Create a view that combines all the elements of multiple ranges into a single view.

1) template <ranges::viewable_range R>
[[nodiscard]] constexpr ranges::view auto join(R&& rg) const noexcept;

2) inline constexpr /*range adaptor closure*/ join();

Parameters

R
The type of the underlying range.

rg
The range to create the view from.

Return value

A join_view that contains the elements of all the ranges in the underlying range.

Example: join

#include <iostream>
#include <vector>
#include <ranges>
#include <string>

int main()
{
    // a range of two ranges
    std::vector<std::string> rangeOfRanges[2]{{"C++20", "contains:"}, {"ranges", "modules", "concepts & more."}};

    for (const auto& elem : std::views::join(rangeOfRanges))
    {
        std::cout << elem << ' ';
    }
}
C++20 contains: ranges modules concepts & more.

Remarks

The code shown earlier as "2)" can be used with pipe syntax: collection | join. Or it can be used with function call syntax: join(collection).

keys

Create a keys_view of the first index into each tuple-like value in a collection. This is useful for extracting keys from associative containers. For example, given a range of std::tuple<string, int>, create a view that consists of all the string elements from each tuple.

template <ranges::viewable_range R>
constexpr auto keys(R&& rg);

Parameters

R
The type of the underlying range.

Return value

A keys_view that consists of the first index into each tuple-like value in the range.

Example: keys

// requires /std:c++20 or later
#include <ranges>
#include <iostream>
#include <map>
#include <string>
#include <vector>

int main()

---

Requests =
#1 Reproduce the join and keys reference verbatim from "for (const auto&" to "modules concepts & more.".
#2 Answer these from the join and keys reference:
(a) What type of view does join return?
(b) Which two syntaxes can the code shown as "2)" be used with?
(c) What type of view does keys return?
Rely solely on the join and keys reference for each response.

---

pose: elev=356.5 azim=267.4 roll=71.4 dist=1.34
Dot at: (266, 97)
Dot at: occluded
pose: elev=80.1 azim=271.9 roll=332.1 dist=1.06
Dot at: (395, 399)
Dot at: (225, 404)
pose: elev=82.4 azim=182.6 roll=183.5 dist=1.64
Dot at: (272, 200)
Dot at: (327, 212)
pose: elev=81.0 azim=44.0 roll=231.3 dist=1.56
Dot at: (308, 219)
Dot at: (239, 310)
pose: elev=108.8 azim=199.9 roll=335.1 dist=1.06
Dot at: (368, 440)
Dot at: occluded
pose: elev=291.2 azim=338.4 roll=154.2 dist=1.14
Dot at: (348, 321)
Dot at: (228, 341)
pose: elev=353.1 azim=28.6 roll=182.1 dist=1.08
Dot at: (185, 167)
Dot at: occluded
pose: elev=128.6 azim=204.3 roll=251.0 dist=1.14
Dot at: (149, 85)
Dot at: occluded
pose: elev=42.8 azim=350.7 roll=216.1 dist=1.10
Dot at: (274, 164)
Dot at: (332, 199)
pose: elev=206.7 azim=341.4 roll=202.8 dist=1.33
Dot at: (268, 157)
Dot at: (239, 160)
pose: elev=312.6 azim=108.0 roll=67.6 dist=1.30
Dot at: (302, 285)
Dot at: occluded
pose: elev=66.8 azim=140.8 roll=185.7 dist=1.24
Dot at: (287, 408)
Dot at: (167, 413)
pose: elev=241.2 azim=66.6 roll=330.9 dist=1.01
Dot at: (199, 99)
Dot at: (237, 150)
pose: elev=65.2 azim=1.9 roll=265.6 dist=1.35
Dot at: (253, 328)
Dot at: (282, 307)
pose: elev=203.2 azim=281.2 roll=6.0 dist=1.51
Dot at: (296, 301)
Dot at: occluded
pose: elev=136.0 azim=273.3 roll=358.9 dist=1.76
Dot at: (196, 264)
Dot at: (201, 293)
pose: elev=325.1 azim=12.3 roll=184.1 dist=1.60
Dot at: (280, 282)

---

Exercise responses =
#1
for (const auto& elem : std::views::join(rangeOfRanges))
    {
        std::cout << elem << ' ';
    }
}
C++20 contains: ranges modules concepts & more.

#2
(a) A join_view.
(b) Pipe syntax (collection | join) and function call syntax (join(collection)).
(c) A keys_view.